Healthy Soul

Jackson, MS – Exploring the Mississippi Delta

My friend Valarie and I are on our own Black History tour aboard Amtrak, visiting heritage sites pertaining to African American history in Chicago, Memphis, Jackson, New Orleans, Birmingham, and Washington,DC. We began on Tuesday, June 28, 2011. Here is what we did on Day 6, our third day in Jackson, MS.

Today, we decided to visit the Mississippi Delta, but we didn’t know exactly where it was. Online searches directed us to multi-day driving tours in areas like Clarksdale, MS, where actor Morgan Freeman lives. The city closest to us was Yazoo City, named by the Native Americans, and located on the Yazoo River. We used back roads through farm lands for the one-hour drive northwest of Jackson.

Bethel A.M.E. Church, Yazoo City, MS.

The first point of interest we happened upon was the Oak Grove A.M.E. church in Benton. The marker told us that members of the congregation provided food and water to Dr. Martin Luther King Jr. and fellow marchers on the way to Jackson in June 1966. I was getting an “on the ground” lesson about how deeply and comprehensively the Civil Rights Movement reached into each community.

Yazoo City greeted us with its logo “Gateway to the Delta.” It was Sunday so most establishments, including the Yazoo County Convention and Visitors Bureau, were closed. We stopped to ask directions from a resident. She laughingly told us there was nothing to see in Yazoo City, referring to it as a ghost town. Luckily, there were some brochures in the lobby of the Yazoo County Convention and Visitors Bureau’s building. As we drove along the section of Main Street with the designation Historic Yazoo City District, it was clear what the resident meant. Several buildings were empty and most seemed to have limited use.

Blue Front Cafe, Bentonia, MS, a stop on the MS Blues Heritage Trail.

We found the Bethel A.M.E. Church, the first church to be established in Yazoo City, and one that played a significant role in the movement. Up the hill from the church was the Oakes African-American Cultural Center housed in the former home of the Oakes family. The family’s story was one of love: John Oakes bought the freedom of his wife and her two children in 1853. Over 50 years, they transformed a one-room structure purchased in 1866 into a two-story mansion that served as the family home for 125 years.

Oakes African American Cultural Center, Yazoo City, MS.

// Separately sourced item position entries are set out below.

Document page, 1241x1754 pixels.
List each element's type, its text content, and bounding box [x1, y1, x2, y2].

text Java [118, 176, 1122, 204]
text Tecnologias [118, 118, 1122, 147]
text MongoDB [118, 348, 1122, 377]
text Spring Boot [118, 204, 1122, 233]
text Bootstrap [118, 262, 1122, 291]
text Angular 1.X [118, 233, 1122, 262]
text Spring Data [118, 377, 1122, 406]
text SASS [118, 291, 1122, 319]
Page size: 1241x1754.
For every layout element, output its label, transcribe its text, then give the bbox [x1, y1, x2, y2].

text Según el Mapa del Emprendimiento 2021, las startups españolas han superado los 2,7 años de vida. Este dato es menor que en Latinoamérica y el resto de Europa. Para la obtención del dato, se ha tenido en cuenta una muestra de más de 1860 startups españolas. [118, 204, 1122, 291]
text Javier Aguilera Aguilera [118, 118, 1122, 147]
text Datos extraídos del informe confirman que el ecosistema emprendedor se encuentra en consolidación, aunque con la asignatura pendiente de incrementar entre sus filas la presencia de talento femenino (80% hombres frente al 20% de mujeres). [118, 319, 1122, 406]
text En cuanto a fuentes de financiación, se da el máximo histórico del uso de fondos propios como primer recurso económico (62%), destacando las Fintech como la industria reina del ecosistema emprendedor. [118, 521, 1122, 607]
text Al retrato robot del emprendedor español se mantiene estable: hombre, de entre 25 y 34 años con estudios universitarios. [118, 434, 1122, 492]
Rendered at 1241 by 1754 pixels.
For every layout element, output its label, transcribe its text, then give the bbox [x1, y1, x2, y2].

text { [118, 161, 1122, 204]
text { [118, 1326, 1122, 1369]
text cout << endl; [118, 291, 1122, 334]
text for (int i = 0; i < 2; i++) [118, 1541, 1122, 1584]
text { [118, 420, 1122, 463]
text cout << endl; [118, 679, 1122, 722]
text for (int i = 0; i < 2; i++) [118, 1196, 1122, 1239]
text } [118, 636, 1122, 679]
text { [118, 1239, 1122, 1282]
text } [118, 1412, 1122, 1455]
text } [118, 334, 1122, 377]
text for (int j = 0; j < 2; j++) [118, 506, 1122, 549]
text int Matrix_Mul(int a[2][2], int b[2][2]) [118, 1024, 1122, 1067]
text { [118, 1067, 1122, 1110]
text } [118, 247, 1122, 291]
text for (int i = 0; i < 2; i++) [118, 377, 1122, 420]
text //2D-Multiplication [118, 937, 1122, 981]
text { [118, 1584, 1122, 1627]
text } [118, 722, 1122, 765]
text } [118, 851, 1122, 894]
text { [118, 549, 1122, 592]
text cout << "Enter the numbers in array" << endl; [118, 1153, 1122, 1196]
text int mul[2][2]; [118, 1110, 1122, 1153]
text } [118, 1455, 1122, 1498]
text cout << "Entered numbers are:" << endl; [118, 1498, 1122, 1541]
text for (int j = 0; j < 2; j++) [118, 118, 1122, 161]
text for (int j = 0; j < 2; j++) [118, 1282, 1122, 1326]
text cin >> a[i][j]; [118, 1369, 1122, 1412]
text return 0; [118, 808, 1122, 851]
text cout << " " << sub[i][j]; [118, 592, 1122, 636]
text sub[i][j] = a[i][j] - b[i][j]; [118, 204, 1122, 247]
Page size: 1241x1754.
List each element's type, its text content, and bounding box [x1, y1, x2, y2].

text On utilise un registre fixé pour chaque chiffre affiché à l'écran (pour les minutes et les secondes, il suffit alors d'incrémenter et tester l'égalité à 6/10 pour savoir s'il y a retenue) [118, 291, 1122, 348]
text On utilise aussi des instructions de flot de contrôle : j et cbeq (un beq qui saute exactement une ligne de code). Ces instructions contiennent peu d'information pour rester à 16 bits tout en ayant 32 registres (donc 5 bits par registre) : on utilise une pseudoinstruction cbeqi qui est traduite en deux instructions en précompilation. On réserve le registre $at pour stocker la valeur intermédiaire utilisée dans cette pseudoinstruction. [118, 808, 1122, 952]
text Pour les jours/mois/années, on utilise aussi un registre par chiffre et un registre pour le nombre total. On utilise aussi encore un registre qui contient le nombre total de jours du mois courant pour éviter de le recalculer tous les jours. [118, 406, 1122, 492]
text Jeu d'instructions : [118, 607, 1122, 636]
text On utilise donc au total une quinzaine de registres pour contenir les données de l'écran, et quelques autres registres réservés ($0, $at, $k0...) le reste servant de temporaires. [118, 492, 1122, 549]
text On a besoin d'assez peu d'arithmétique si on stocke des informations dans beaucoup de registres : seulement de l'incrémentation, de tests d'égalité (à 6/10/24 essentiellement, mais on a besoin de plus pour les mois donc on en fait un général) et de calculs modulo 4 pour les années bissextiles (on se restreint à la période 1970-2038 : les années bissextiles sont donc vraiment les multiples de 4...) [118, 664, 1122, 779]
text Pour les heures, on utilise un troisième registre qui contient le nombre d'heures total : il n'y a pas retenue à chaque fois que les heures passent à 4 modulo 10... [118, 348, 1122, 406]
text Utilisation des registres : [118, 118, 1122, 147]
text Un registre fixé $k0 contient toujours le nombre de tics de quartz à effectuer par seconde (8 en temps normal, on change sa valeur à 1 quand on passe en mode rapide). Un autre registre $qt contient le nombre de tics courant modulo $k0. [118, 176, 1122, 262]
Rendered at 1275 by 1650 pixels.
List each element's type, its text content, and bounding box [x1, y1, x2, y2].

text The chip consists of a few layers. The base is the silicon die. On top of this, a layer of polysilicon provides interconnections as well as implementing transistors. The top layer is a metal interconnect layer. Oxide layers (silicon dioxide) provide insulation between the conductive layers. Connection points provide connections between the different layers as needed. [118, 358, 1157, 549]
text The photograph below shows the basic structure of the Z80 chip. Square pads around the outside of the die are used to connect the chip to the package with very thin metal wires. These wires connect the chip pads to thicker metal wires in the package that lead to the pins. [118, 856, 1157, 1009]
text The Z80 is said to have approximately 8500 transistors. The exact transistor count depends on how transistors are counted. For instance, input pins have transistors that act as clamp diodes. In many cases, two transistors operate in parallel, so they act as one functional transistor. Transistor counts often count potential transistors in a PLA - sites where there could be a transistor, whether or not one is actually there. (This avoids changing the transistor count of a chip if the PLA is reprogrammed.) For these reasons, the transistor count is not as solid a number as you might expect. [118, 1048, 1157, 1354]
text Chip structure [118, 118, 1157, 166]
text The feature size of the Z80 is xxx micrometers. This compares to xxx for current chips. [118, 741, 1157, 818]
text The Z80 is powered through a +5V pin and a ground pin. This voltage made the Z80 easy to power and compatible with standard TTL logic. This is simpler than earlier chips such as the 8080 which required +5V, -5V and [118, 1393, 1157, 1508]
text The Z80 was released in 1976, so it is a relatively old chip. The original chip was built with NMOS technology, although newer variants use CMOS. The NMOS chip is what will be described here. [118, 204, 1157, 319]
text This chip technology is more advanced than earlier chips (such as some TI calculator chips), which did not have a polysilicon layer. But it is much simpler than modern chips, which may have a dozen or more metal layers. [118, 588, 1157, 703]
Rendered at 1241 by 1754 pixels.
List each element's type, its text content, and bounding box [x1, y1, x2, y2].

As we drove around the town, we ended up having to make a U-turn in the yard of the Robertson family. The wife came out to assist us with directions. In our conversation, she talked about moving from the “real Delta” town of Isola, MS , 47 miles west, to Yazoo City for a better life, conceding that life was difficult here, too.

On the way back to Jackson, we saw a cotton-gin plant and stopped at the Blue Front Café. This café, in Bentonia, is on the Mississippi Blues Trail. It was closed for the day, but on the doors and walls of the were the signatures of visitors from across the globe. So, we too memorialized our visit.

Dawna and Valarie memoralize our visit to the Blue Front Cafe, Bentonia, MS.

Back home at Dawna’s, we savored her seafood gumbo and packed our things in preparation for continuing our tour. Next stop, New Orleans.